MASTER-PyTorch

PyTorch reimplementation of "MASTER: Multi-Aspect Non-local Network for Scene Text Recognition" (Pattern Recognition 2021). This project is different from our original implementation that builds on the privacy codebase FastOCR of the company. You can also find Tensorflow reimplementation at MASTER-TF repository, and the performance is almost identical. (PS. Logo inspired by the Master Oogway in Kung Fu Panda)

Honors based on MASTER

1st place (2020/10) solution to ICDAR 2019 Robust Reading Challenge on Reading Chinese Text on Signboard (task2)
2nd and 5th places (2020/10) in The 5th China Innovation Challenge on Handwritten Mathematical Expression Recognition
4th place (2019/08) of ICDAR 2017 Robust Reading Challenge on COCO-Text (task2)
More will be released

Introduction
Requirements
Usage
Customization
- Checkpoints
- Tensorboard Visualization
TODO
Citations
License
Acknowledgements

Introduction

MASTER is a self-attention based scene text recognizer that (1) not only encodes the input-output attention, but also learns self-attention which encodes feature-feature and target-target relationships inside the encoder and decoder and (2) learns a more powerful and robust intermediate representation to spatial distortion and (3) owns a better training and evaluation efficiency. Overall architecture shown follows.

Requirements

python==3.6
torchvision==0.6.1
pandas==1.0.5
torch==1.5.1
numpy==1.16.4
tqdm==4.47.0
Distance==0.1.3
Pillow==7.2.0

pip install -r requirements.txt

Usage

Prepare Datasets

Prepare the correct format of files as provided in data folder.
- Please see data/README.md an instruction how to prepare the data in required format for MASTER.
- Synthetic image datasets: SynthText (Synth800k), MJSynth (Synth90k), SynthAdd (password:627x)
- Real image datasets: IIIT5K, SVT, IC03, IC13, IC15, COCO-Text, SVTP, CUTE80_Cropped
- An example of cropping SynthText can be found at data_utils/crop_synthtext.py
Modify train_dataset and val_dataset args in config.json file, including txt_file, img_root, img_w, img_h.
Modify keys.txt in utils/keys.txt file if needed according to the vocabulary of your dataset.
Modify STRING_MAX_LEN in utils/label_util.py file if needed according to the text length of your dataset.

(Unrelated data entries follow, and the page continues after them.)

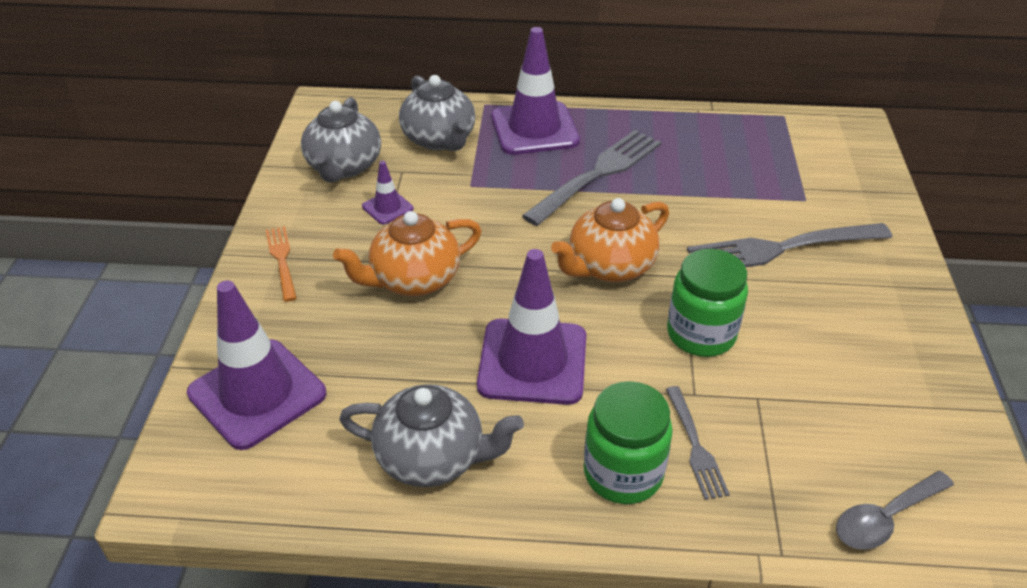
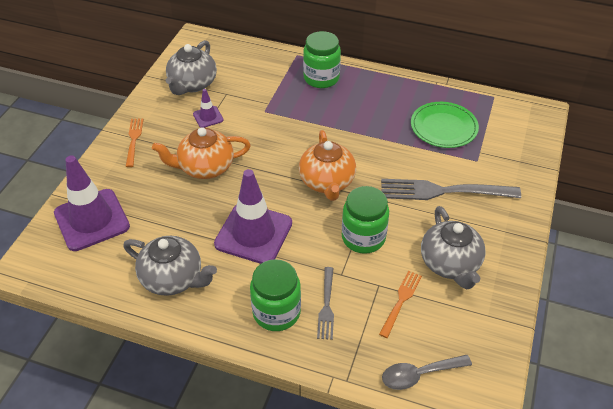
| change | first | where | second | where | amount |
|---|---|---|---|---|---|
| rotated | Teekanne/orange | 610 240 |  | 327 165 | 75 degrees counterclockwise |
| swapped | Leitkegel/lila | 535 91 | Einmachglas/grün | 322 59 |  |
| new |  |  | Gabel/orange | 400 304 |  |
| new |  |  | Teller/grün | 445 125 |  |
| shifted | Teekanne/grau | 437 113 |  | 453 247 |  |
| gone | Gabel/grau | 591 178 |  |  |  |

Distributed training with config files

Modify the configurations in configs/config.json and dist_train.sh files, then run:

bash dist_train.sh

The application will be launched via launch.py on a 4 GPU node with one process per GPU (recommend).

This is equivalent to

python -m torch.distributed.launch --nnodes=1 --node_rank=0 --nproc_per_node=4 \
--master_addr=127.0.0.1 --master_port=5555 \
train.py -c configs/config.json -d 1,2,3,4 --local_world_size 4

and is equivalent to specify indices of available GPUs by CUDA_VISIBLE_DEVICES instead of -d args

CUDA_VISIBLE_DEVICES=1,2,3,4 python -m torch.distributed.launch --nnodes=1 --node_rank=0 --nproc_per_node=4 \
--master_addr=127.0.0.1 --master_port=5555 \
train.py -c configs/config.json --local_world_size 4

Similarly, it can be launched with a single process that spans all 4 GPUs (if node has 4 available GPUs) using (don't recommend):

CUDA_VISIBLE_DEVICES=1,2,3,4 python -m torch.distributed.launch --nnodes=1 --node_rank=0 --nproc_per_node=1 \
--master_addr=127.0.0.1 --master_port=5555 \
train.py -c configs/config.json --local_world_size 1

Using Multiple Node

You can enable multi-node multi-GPU training by setting nnodes and node_rank args of the commandline line on every node. e.g., 2 nodes 4 gpus run as follows

Node 1, ip: 192.168.0.10, then run on node 1 as follows

CUDA_VISIBLE_DEVICES=1,2,3,4 python -m torch.distributed.launch --nnodes=2 --node_rank=0 --nproc_per_node=4 \
--master_addr=192.168.0.10 --master_port=5555 \
train.py -c configs/config.json --local_world_size 4

Node 2, ip: 192.168.0.15, then run on node 2 as follows

CUDA_VISIBLE_DEVICES=2,4,6,7 python -m torch.distributed.launch --nnodes=2 --node_rank=1 --nproc_per_node=4 \
--master_addr=192.168.0.10 --master_port=5555 \
train.py -c configs/config.json --local_world_size 4

Debug mode on one GPU/CPU training with config files

This option of training mode can debug code without distributed way. -dist must set to false to turn off distributed mode. -d specify which one gpu will be used.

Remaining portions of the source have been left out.